Jerry Kilgore, a Republican who ran against Mr. Kaine for governor in 2005, said he found debating Mr. Kaine a frustrating experience.
“He’s absolutely going to come off as believable with everything he says,” Mr. Kilgore said. “He says everything with such sincerity.” He added that Mr. Kaine came across that way whether or not Mr. Kaine was being completely forthright.
“That’s the danger Governor Pence has in this debate,” said Mr. Kilgore, a former Virginia attorney general.
When Mr. Pence accepted the No. 2 slot, he and his team outlined three milestones they believed would require flawless execution: his initial rollout, his convention speech and the debate. The same close-knit team of advisers who helped plan the first two milestones — Nick Ayers, the chairman of the vice-presidential campaign; Marc Short, a senior adviser; and Josh Pitcock, the campaign’s policy director — have also been handling Mr. Pence’s preparation.

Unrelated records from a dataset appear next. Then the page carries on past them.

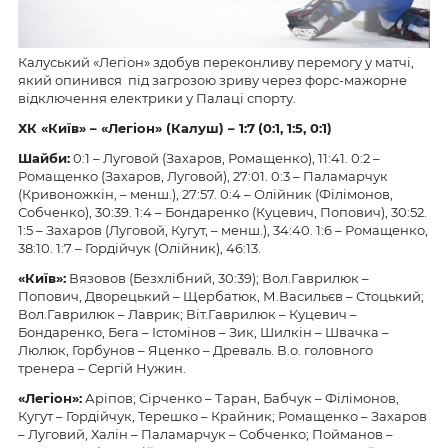
Калуський «Легіон» здобув переконливу перемогу у матчі,
який опинився під загрозою зриву через форс-мажорне
відключення електрики у Палаці спорту.
ХК
«Київ» –
«Легіон» (Калуш) – 1
:
7
(
0
:
1
,
1
:
5
,
0
:
1
)
Шайби:
0:1 – Луговой (Захаров, Ромащенко), 11:41. 0:2 –
Ромащенко (Захаров, Луговой), 27:01. 0:3 – Паламарчук
(Кривоножкін, – менш.), 27:57. 0:4 – Олійник (Філімонов,
Собченко), 30:39. 1:4 – Бондаренко (Куцевич, Попович), 30:52.
1:5 – Захаров (Луговой, Кугут, – менш.), 34:40. 1:6 – Ромащенко,
38:10. 1:7 – Гордійчук (Олійник), 46:13.
«Київ»:
Вязовов (Безхлібний, 30:39); Вол.Гаврилюк –
Попович, Дворецький – Щербатюк, М.Васильєв – Стоцький;
Вол.Гаврилюк – Лаврик; Віт.Гаврилюк – Куцевич –
Бондаренко, Бега – Істомінов – Зик, Шилкін – Швачка –
Люлюк, Горбунов – Яценко – Древаль. В.о. головного
тренера – Сергій Нужин.
«Легіон»:
Аріпов; Сірченко – Таран, Бабчук – Філімонов,
Кугут – Гордійчук, Терешко – Крайник; Ромащенко – Захаров
– Луговий, Халін – Паламарчук – Собченко; Пойманов –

Mr. Pence’s team decided it would be smart for him to attend last Monday’s debate at Hofstra University — not just to cheer on Mr. Trump, but to experience the drama and optics of a presidential debate, without the high-stakes pressure.
The Clinton team took a different approach. Mr. Kaine dropped by a debate watch party in Orlando, Fla., but left before the debate began.
“I wish I could actually hang and watch it with you, but I’m actually doing homework tonight,” he told the crowd. “I have to go sit down and get in the zone and with a yellow pad, you know, take a million notes.”